Work instruction: Take from the data every line in which the word "along" is found.

Supplied material:
___
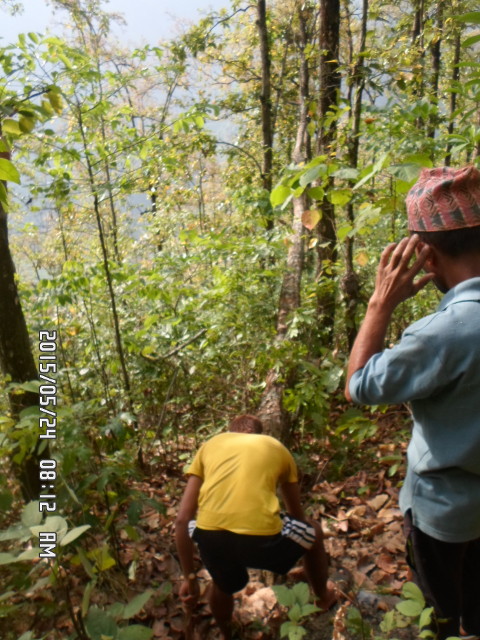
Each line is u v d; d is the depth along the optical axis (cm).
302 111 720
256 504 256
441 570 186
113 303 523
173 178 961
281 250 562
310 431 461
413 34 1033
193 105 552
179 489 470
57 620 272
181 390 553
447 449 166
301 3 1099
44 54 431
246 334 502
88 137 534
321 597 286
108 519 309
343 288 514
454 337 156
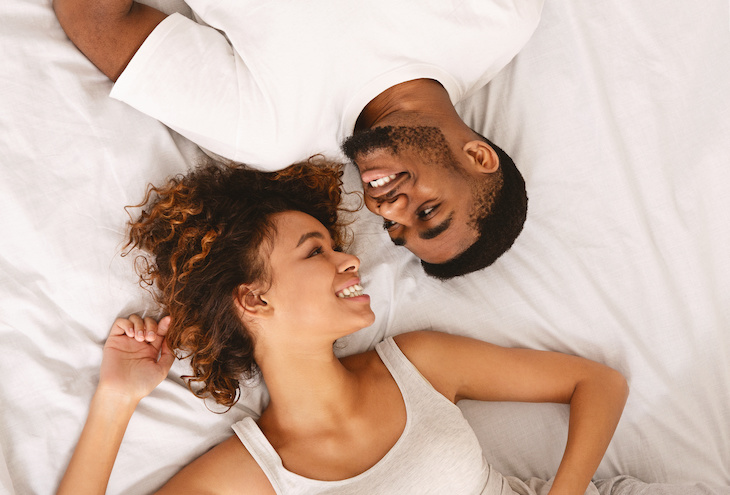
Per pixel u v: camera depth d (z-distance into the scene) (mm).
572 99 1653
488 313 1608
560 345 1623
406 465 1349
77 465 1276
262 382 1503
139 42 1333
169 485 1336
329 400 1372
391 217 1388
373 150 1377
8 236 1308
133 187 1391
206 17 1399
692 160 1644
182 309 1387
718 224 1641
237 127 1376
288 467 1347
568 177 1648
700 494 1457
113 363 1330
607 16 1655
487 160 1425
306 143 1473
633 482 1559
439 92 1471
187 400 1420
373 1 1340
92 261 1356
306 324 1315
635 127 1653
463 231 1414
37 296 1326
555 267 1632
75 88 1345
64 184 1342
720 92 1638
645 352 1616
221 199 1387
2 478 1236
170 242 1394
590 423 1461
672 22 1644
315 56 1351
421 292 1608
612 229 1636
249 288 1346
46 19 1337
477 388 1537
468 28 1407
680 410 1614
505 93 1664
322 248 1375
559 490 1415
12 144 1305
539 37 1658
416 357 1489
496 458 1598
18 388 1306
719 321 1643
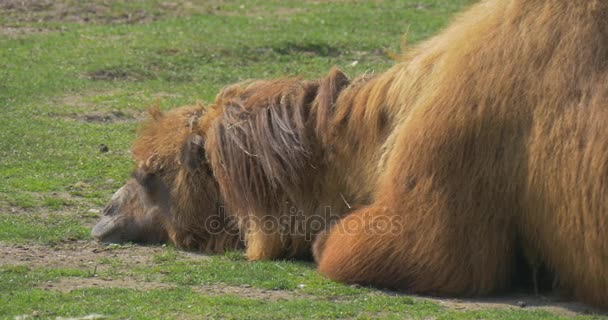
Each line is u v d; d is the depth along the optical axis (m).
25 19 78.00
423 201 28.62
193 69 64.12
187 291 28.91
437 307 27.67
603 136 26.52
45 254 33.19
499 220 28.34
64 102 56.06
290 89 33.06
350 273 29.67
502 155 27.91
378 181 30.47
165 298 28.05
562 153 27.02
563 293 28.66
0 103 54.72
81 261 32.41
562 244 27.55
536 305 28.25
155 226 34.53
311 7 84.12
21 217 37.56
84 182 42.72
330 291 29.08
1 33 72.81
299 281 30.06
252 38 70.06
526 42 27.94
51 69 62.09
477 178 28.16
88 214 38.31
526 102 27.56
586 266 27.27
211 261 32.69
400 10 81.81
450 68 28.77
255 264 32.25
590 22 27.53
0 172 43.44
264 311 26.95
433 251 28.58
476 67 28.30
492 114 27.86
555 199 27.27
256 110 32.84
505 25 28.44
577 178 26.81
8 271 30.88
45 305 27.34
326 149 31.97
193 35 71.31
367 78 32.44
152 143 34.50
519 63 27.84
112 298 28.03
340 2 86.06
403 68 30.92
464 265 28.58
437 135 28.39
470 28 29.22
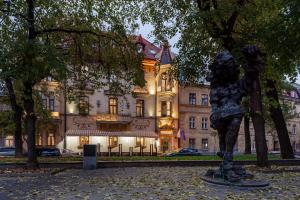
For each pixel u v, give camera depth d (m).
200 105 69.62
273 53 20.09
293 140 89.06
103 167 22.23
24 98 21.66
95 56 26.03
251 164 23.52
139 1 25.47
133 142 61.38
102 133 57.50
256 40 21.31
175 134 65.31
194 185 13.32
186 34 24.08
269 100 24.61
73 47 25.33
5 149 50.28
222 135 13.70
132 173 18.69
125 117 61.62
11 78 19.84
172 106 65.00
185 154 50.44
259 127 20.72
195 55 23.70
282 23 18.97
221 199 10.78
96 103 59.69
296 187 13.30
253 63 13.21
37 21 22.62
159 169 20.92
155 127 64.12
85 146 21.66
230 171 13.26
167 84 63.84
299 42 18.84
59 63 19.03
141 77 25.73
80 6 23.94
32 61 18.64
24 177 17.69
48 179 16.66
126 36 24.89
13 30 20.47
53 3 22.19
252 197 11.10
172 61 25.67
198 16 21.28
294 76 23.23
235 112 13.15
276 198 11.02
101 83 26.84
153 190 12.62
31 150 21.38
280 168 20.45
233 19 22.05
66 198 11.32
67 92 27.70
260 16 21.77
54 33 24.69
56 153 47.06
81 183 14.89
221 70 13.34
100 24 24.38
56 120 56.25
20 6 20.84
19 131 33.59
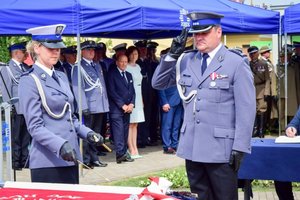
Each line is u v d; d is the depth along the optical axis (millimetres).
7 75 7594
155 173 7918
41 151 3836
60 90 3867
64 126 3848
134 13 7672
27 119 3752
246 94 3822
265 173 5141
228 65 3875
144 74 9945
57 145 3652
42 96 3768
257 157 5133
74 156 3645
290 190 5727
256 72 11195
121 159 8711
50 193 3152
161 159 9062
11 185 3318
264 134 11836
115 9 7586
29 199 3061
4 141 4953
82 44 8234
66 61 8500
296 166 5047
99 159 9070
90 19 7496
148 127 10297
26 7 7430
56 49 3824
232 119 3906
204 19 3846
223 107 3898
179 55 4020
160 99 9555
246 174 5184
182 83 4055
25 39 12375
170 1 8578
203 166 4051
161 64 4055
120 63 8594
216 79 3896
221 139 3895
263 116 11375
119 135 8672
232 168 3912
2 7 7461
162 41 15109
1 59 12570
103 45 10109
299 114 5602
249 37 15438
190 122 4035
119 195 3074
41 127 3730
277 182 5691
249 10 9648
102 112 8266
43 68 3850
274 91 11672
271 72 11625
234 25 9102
___
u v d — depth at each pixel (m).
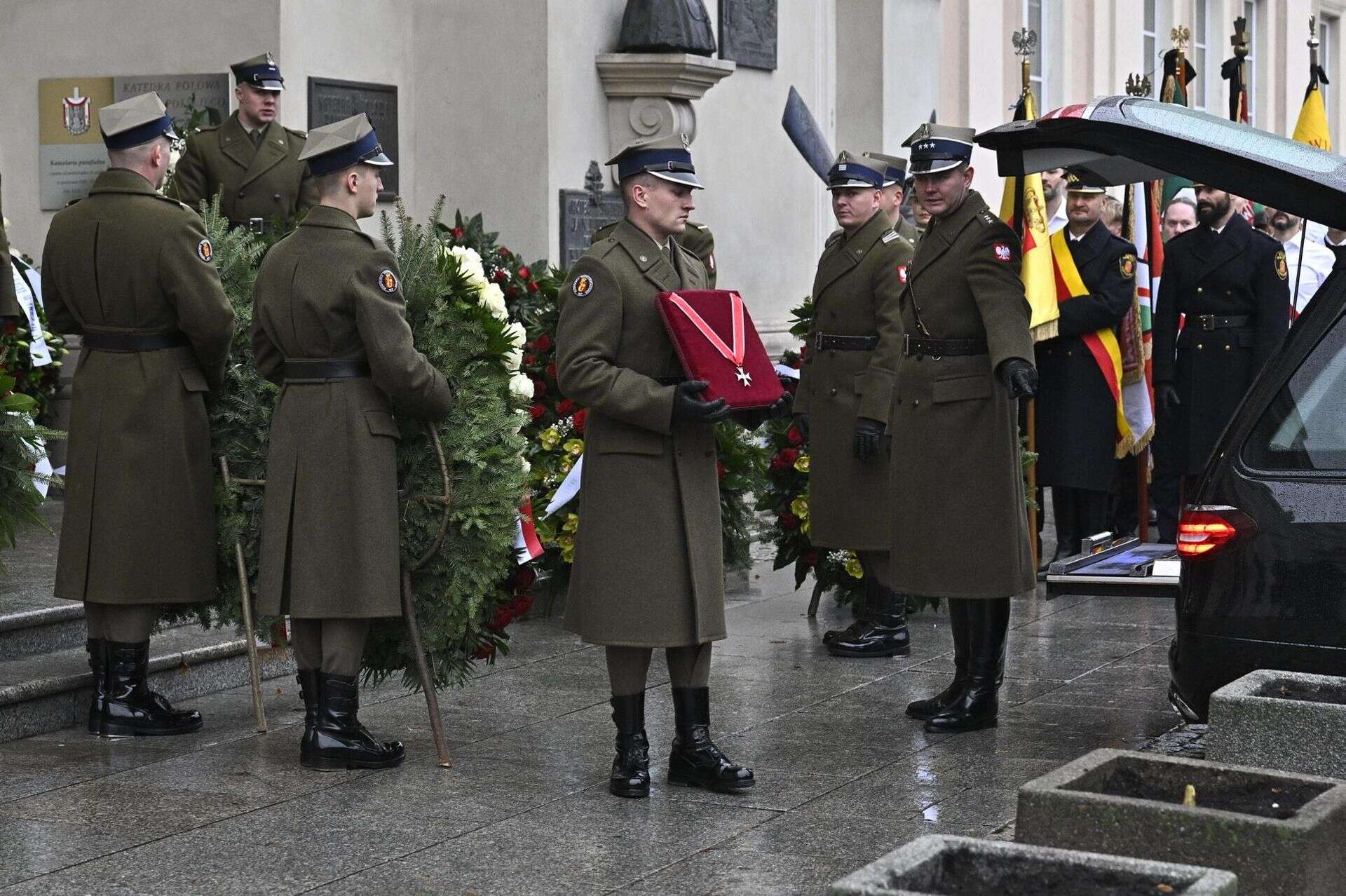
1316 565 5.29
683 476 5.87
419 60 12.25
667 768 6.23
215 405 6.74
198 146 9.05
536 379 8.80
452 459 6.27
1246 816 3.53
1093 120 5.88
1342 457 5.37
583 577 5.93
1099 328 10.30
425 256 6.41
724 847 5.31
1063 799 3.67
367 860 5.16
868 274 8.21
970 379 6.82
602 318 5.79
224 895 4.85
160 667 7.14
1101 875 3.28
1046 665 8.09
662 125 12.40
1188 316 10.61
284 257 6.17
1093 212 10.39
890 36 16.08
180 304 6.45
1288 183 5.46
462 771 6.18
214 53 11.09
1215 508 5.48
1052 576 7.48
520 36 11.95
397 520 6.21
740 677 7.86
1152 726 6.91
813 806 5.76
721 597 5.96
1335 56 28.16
___
Answer section:
Each line is u v d; d is the depth along the optical axis (cm).
Each line is u v d; d is the depth along the optical axis (m).
Each line is u v d; d is the depth along the optical axis (millimetres).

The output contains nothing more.